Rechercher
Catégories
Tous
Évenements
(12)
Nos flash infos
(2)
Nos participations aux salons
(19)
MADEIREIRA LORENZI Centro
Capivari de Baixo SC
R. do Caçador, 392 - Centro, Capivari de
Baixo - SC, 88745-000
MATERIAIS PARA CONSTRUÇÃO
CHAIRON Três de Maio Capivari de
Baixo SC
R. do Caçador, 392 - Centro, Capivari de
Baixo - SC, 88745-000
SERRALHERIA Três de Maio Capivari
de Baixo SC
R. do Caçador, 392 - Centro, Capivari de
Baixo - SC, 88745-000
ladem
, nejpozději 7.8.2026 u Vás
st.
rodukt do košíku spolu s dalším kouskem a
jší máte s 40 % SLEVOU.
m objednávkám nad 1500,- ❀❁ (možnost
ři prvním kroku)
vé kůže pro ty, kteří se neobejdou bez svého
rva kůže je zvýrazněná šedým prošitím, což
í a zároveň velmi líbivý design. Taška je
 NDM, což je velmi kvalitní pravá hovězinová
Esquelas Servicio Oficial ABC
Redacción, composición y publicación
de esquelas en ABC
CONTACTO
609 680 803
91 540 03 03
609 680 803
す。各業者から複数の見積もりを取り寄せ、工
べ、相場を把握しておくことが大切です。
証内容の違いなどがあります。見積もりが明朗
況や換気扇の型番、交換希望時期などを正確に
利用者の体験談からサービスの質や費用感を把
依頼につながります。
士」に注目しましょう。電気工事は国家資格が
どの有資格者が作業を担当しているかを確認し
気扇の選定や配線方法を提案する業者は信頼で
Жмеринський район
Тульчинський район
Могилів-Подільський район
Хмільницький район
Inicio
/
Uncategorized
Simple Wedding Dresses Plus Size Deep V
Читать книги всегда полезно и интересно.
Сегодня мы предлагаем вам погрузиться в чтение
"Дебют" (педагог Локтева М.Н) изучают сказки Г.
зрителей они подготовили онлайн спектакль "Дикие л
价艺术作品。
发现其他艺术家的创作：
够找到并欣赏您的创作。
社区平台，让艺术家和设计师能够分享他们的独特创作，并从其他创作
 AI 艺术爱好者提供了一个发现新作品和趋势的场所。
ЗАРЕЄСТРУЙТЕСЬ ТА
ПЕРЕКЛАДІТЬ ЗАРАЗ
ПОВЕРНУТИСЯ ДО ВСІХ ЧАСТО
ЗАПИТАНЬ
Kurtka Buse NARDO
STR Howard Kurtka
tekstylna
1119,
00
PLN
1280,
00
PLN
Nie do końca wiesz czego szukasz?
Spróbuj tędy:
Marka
* * * * * * * * *
Give every entry once more, exactly as it reads.

Rechercher
Catégories
Tous
Évenements
(12)
Nos flash infos
(2)
Nos participations aux salons
(19)
MADEIREIRA LORENZI Centro
Capivari de Baixo SC
R. do Caçador, 392 - Centro, Capivari de
Baixo - SC, 88745-000
MATERIAIS PARA CONSTRUÇÃO
CHAIRON Três de Maio Capivari de
Baixo SC
R. do Caçador, 392 - Centro, Capivari de
Baixo - SC, 88745-000
SERRALHERIA Três de Maio Capivari
de Baixo SC
R. do Caçador, 392 - Centro, Capivari de
Baixo - SC, 88745-000
ladem
, nejpozději 7.8.2026 u Vás
st.
rodukt do košíku spolu s dalším kouskem a
jší máte s 40 % SLEVOU.
m objednávkám nad 1500,- ❀❁ (možnost
ři prvním kroku)
vé kůže pro ty, kteří se neobejdou bez svého
rva kůže je zvýrazněná šedým prošitím, což
í a zároveň velmi líbivý design. Taška je
 NDM, což je velmi kvalitní pravá hovězinová
Esquelas Servicio Oficial ABC
Redacción, composición y publicación
de esquelas en ABC
CONTACTO
609 680 803
91 540 03 03
609 680 803
す。各業者から複数の見積もりを取り寄せ、工
べ、相場を把握しておくことが大切です。
証内容の違いなどがあります。見積もりが明朗
況や換気扇の型番、交換希望時期などを正確に
利用者の体験談からサービスの質や費用感を把
依頼につながります。
士」に注目しましょう。電気工事は国家資格が
どの有資格者が作業を担当しているかを確認し
気扇の選定や配線方法を提案する業者は信頼で
Жмеринський район
Тульчинський район
Могилів-Подільський район
Хмільницький район
Inicio
/
Uncategorized
Simple Wedding Dresses Plus Size Deep V
Читать книги всегда полезно и интересно.
Сегодня мы предлагаем вам погрузиться в чтение
"Дебют" (педагог Локтева М.Н) изучают сказки Г.
зрителей они подготовили онлайн спектакль "Дикие л
价艺术作品。
发现其他艺术家的创作：
够找到并欣赏您的创作。
社区平台，让艺术家和设计师能够分享他们的独特创作，并从其他创作
 AI 艺术爱好者提供了一个发现新作品和趋势的场所。
ЗАРЕЄСТРУЙТЕСЬ ТА
ПЕРЕКЛАДІТЬ ЗАРАЗ
ПОВЕРНУТИСЯ ДО ВСІХ ЧАСТО
ЗАПИТАНЬ
Kurtka Buse NARDO
STR Howard Kurtka
tekstylna
1119,
00
PLN
1280,
00
PLN
Nie do końca wiesz czego szukasz?
Spróbuj tędy:
Marka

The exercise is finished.